Labor Party leader Isaac Herzog casts his ballot in the primary.
(photo credit: COURTESY LABOR-HATNUA)
Registered Labor Party members are heading to the ballot boxes on Tuesday to select the slate of candidates that will run jointly with Tzipi Livni's Hatnua faction in the upcoming Knesset elections.
Voting booths opened at 10:00 a.m. local time in Israel. The voting stations will close at 10:00 p.m. The final results of the vote will be announced on Wednesday.
Thirty-six candidates will face off in Tuesday’s Labor Party primary, but all eyes will be on MK Shelly Yacimovich, to see whether she will win the third slot on the list after her successor as Labor leader, Isaac Herzog, and his running mate, Hatnua head Tzipi Livni.
Labor’s 48,904 members will be eligible to vote in 400 polling stations in 76 locations around the country.
Yacimovich, who has never been a minister, said she hopes to earn a top portfolio in the next government by performing well in the primary. Candidates who have a chance of beating her include MKs Eitan Cabel, Erel Margalit and Merav Michaeli.
Candidates have denied reports that they have made a political deal to block Yacimovich.
Cabel even asked his supporters to place Yacimovich higher and give him the third slot.

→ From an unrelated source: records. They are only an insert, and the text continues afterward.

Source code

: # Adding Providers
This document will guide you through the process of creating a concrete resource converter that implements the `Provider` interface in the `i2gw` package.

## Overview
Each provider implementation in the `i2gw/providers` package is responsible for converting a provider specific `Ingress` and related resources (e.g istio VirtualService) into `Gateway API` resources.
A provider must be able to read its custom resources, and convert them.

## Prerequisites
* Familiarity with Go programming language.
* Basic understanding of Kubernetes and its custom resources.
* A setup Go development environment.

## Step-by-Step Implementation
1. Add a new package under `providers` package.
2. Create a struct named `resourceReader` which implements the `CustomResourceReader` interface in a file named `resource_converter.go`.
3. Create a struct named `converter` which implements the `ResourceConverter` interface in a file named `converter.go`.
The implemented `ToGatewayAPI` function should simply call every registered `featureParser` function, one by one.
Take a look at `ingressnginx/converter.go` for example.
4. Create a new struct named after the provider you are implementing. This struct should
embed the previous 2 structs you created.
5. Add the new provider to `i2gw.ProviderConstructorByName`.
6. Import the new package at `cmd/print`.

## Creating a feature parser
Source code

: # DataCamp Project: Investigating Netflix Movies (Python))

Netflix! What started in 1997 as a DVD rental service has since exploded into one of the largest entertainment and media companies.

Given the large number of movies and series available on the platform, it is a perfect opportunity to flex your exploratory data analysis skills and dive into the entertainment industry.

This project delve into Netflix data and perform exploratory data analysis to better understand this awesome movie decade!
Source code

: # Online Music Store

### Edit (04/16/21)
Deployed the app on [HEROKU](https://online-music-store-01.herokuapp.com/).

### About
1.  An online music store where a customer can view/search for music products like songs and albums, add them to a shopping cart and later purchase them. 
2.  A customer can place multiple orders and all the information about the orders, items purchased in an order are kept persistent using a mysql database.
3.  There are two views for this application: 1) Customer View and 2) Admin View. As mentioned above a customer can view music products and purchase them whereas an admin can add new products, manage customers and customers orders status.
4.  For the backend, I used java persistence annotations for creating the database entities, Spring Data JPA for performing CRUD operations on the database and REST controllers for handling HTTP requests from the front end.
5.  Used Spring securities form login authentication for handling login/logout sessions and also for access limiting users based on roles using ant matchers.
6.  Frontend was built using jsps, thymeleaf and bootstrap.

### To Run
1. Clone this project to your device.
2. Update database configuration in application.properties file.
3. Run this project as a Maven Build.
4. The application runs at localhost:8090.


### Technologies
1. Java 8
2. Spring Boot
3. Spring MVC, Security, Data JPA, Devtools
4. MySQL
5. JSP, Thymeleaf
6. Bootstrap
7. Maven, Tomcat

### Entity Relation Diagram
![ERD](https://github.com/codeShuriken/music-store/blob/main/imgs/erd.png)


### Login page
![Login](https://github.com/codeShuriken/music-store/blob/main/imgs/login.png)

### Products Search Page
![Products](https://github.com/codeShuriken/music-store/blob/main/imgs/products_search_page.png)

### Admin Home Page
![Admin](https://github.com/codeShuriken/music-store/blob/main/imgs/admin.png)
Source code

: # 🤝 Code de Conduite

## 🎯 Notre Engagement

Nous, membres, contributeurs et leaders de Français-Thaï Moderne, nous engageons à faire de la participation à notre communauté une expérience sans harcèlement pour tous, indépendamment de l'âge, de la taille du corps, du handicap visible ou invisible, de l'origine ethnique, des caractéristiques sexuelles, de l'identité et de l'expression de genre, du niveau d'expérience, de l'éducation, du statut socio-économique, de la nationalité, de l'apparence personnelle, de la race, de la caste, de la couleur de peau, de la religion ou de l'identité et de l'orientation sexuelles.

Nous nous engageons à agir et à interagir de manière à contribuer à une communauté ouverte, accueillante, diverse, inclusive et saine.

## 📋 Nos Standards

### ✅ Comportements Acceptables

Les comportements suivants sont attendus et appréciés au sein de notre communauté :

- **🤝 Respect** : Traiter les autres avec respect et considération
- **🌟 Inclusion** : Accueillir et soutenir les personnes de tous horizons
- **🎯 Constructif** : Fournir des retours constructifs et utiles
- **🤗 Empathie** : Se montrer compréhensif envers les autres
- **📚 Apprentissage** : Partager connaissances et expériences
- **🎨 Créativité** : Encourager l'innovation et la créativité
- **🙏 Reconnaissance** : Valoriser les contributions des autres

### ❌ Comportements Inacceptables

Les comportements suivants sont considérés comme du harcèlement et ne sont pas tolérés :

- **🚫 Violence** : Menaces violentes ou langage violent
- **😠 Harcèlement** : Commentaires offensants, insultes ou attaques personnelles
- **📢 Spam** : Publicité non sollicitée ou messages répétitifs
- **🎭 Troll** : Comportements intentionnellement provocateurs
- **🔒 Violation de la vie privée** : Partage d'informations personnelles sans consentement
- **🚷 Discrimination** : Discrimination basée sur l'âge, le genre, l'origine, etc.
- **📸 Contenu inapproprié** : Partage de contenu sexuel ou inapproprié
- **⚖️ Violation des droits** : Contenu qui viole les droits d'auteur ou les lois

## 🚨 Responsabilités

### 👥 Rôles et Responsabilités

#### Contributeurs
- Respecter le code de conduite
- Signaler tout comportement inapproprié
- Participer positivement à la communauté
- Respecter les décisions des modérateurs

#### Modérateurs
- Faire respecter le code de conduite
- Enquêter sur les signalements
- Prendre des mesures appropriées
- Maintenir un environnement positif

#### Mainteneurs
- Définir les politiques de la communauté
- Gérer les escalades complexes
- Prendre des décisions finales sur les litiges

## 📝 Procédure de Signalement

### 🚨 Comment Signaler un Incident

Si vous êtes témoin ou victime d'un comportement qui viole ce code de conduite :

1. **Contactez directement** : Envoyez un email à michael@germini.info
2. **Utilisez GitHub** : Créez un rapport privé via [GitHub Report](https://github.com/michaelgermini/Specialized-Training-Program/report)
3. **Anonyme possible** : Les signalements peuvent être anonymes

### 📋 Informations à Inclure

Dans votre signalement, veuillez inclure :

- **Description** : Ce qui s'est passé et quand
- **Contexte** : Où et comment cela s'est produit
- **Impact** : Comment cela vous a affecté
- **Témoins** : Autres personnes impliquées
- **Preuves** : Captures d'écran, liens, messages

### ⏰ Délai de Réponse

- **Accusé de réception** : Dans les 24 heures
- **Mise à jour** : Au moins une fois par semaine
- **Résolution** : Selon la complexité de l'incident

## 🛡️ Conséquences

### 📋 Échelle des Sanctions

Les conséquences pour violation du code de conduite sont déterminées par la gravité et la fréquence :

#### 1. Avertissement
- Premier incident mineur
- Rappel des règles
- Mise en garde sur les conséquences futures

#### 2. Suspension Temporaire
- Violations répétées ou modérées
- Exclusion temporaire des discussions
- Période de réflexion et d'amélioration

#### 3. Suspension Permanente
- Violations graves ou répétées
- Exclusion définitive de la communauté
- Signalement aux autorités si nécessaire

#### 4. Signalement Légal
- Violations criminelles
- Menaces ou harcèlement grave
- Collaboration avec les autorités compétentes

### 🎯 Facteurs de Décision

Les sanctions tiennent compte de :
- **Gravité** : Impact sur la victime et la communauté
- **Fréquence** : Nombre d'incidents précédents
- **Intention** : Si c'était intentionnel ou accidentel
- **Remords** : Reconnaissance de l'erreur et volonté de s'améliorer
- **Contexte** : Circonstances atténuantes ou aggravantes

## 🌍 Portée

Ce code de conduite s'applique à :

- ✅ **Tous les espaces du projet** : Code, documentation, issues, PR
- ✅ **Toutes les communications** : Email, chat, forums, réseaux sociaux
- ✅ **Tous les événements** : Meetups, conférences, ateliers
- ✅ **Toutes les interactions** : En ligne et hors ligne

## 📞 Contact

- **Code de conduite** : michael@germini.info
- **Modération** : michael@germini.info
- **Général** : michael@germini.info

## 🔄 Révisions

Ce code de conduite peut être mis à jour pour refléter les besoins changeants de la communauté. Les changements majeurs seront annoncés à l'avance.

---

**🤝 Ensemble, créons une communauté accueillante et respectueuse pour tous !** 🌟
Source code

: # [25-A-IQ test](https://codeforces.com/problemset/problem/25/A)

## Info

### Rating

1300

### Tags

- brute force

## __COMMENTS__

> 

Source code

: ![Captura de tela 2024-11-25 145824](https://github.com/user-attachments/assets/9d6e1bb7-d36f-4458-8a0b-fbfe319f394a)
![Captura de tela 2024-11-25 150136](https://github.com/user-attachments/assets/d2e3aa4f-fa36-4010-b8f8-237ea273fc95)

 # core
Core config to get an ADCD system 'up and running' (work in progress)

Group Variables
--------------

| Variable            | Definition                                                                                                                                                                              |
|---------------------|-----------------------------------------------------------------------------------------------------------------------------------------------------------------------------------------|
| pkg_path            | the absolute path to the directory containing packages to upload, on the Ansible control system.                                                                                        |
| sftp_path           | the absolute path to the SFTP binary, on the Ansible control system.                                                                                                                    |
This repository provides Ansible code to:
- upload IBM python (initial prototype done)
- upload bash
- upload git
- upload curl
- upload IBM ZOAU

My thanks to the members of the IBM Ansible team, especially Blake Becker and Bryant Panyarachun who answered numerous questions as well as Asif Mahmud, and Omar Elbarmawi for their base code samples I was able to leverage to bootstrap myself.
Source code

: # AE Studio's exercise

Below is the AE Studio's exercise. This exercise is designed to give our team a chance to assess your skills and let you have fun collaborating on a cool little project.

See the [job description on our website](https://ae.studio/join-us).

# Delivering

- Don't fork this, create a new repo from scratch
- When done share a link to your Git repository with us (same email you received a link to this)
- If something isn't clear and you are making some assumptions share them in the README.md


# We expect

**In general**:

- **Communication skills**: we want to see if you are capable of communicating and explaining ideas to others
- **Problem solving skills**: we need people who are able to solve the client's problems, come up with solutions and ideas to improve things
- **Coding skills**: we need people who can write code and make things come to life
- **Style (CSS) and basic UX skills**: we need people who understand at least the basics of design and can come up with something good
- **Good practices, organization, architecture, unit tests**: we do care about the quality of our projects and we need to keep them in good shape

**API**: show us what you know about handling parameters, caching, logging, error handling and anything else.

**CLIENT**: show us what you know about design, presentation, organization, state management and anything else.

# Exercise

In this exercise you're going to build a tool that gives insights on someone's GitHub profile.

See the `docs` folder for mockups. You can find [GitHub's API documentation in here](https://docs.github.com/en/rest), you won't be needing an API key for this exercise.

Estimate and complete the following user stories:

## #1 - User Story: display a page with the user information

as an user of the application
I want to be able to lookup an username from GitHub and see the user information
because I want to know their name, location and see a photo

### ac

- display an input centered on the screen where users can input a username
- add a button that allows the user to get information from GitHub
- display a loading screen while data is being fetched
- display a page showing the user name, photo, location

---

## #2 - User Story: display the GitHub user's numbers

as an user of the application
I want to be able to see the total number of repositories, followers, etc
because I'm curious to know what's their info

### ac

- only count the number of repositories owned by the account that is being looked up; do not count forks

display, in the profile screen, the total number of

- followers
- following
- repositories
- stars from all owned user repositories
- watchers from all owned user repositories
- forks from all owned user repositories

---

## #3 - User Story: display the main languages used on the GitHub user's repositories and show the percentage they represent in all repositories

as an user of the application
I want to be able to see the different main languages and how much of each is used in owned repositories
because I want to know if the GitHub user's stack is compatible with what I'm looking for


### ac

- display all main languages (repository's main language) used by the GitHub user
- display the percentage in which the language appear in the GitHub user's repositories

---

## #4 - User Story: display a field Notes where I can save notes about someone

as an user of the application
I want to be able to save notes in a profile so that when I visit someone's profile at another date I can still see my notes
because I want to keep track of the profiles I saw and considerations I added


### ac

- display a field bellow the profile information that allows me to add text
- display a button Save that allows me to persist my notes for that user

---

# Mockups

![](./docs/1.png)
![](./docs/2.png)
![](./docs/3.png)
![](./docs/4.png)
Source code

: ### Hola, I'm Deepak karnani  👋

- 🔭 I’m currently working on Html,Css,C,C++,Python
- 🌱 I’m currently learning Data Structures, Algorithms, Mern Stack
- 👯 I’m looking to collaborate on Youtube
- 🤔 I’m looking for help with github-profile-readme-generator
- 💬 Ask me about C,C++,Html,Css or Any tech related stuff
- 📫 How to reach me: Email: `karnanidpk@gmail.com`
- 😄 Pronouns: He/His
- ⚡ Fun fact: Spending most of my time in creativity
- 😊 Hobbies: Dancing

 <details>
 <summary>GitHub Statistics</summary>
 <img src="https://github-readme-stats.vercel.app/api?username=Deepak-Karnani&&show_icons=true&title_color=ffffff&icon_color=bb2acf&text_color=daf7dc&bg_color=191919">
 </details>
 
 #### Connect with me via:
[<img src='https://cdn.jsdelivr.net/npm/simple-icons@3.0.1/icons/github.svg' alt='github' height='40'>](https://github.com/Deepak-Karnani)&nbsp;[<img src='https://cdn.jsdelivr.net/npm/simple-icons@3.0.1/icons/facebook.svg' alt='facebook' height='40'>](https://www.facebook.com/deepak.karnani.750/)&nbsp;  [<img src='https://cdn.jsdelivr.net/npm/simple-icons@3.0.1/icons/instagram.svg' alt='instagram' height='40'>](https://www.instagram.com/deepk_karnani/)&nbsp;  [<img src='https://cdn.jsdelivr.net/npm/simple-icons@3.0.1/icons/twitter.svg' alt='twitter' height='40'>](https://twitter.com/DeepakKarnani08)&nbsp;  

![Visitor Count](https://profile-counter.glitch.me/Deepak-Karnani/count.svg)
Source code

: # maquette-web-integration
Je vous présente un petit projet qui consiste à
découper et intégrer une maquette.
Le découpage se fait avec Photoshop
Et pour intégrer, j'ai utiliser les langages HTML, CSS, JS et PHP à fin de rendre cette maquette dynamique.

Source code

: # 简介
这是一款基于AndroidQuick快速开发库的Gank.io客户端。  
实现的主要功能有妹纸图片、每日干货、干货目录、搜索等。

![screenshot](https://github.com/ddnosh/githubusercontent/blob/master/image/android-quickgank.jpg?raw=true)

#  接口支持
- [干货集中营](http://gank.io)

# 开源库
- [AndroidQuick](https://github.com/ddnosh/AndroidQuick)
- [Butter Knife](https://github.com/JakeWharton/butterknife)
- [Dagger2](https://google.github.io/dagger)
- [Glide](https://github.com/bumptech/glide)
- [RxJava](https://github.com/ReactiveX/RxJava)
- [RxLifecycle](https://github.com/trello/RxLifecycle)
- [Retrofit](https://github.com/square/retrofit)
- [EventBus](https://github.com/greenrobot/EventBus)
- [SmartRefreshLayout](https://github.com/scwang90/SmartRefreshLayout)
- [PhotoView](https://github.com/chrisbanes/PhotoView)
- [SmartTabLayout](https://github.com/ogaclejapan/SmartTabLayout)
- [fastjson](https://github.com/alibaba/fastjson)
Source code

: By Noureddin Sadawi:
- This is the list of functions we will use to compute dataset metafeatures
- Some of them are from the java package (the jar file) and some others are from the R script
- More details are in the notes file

Yacimovich took the rare step of asking her supporters on social media Monday to stop sending her money, because she hit the maximum amount for donations permitted by law.
She received NIS 274,000 in contributions from 956 donors in 217 communities across the country.
“I initiated the Obama model of small donations in Israel in 2009 and it has proven itself,” she wrote on her Facebook page.
Unlike Likud, which has only two women among its top 24 candidates, Labor has four slots reserved for women among its top 20. Besides Yacimovich and Michaeli, MK Stav Shaffir is expected to win one of them.